One could intellectualize this question and say it depends on the individual, but I got his drift. You all know what a vast majority of the American public would say.

Let's clarify something that's probably on some of your minds if you've read this far. This essay is strictly about commission compensation. It has nothing to do with flat rate pricing. Critics often lump the two together, but that's fuzzy thinking. Some flat rate firms compensate their service personnel with hourly wages, while others pay commissions. These are completely separate issues.

Unlike flat rate pricing, which is all but essential for a service firm to prosper, there's no such ultimatum attached to commission pay. If you look at the most successful companies in the industry, you'll find both commission plans and wage payers among them. PM's popular columnist Frank Blau, perhaps the industry's most influential service contractor, has achieved great success over the years paying high union wages (plus spiffs). He is a staunch believer in hourly pay over commissions.

Turnabouts

It was also interesting to learn that Jim Abrams, co-founder of Plumbers' Success International (PSI), is a convert to wage-based pay. The Contractor's Success Group organization that he founded in the early 1990s has gained a reputation for aggressive sales tactics, and Abrams used commission plans during his early career as an HVAC contractor. Why the change of heart? His explanation in an interview published in last month's issue was, "(Commission-based compensation) is not the best thing in the world for the customer."
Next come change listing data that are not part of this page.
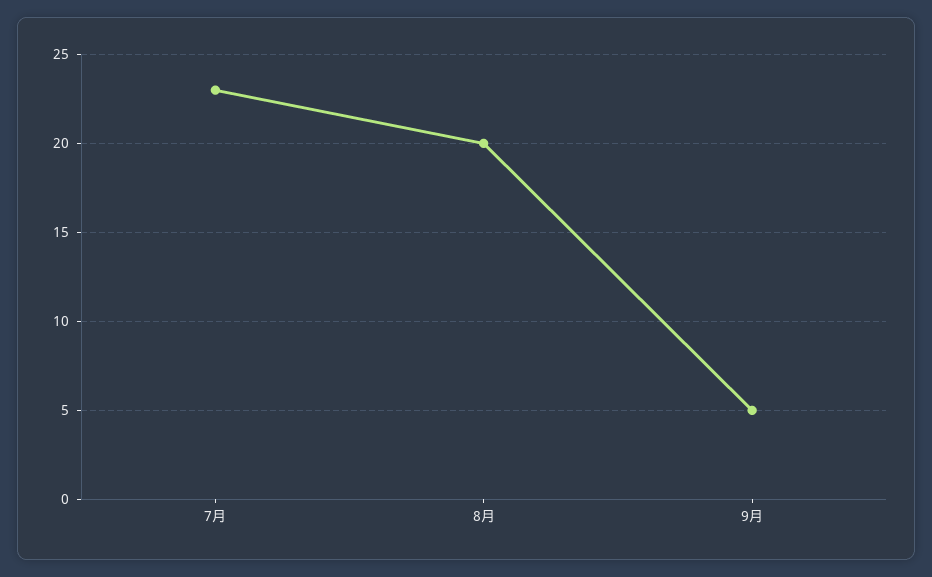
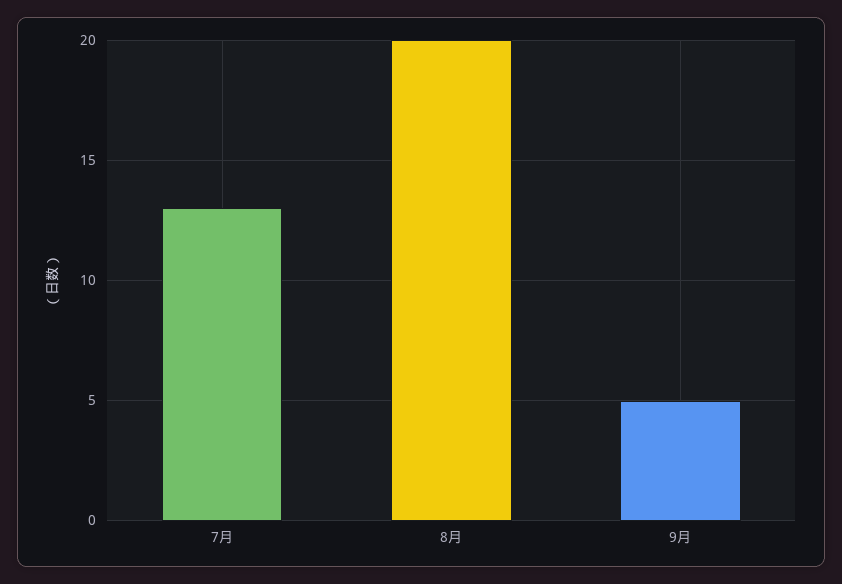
  {
-   "7月": 23,
+   "7月": 13,
    "8月": 20,
    "9月": 5
  }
PSI colleague Mike Diamond, whose $16 million Los Angeles area company is one of the nation's largest PHC service empires, told me that it is his goal to convert to wages from a long-established commission system. This is in keeping with PSI's planned roll-up of plumbing service firms a few years from now. Prior to launching an IPO, the group wants to be hitched to a unified system of operations that will include wages rather than commission compensation for service techs.

What I read into these changes of heart is the realization that success in the plumbing business ultimately depends on gaining customer trust, goodwill and recommendations. I've never heard of a PHC service firm promote the fact that its technicians work on commission, because everyone knows most of the American public would shy away. As a general rule, it's good to change business practices that make customers feel uncomfortable.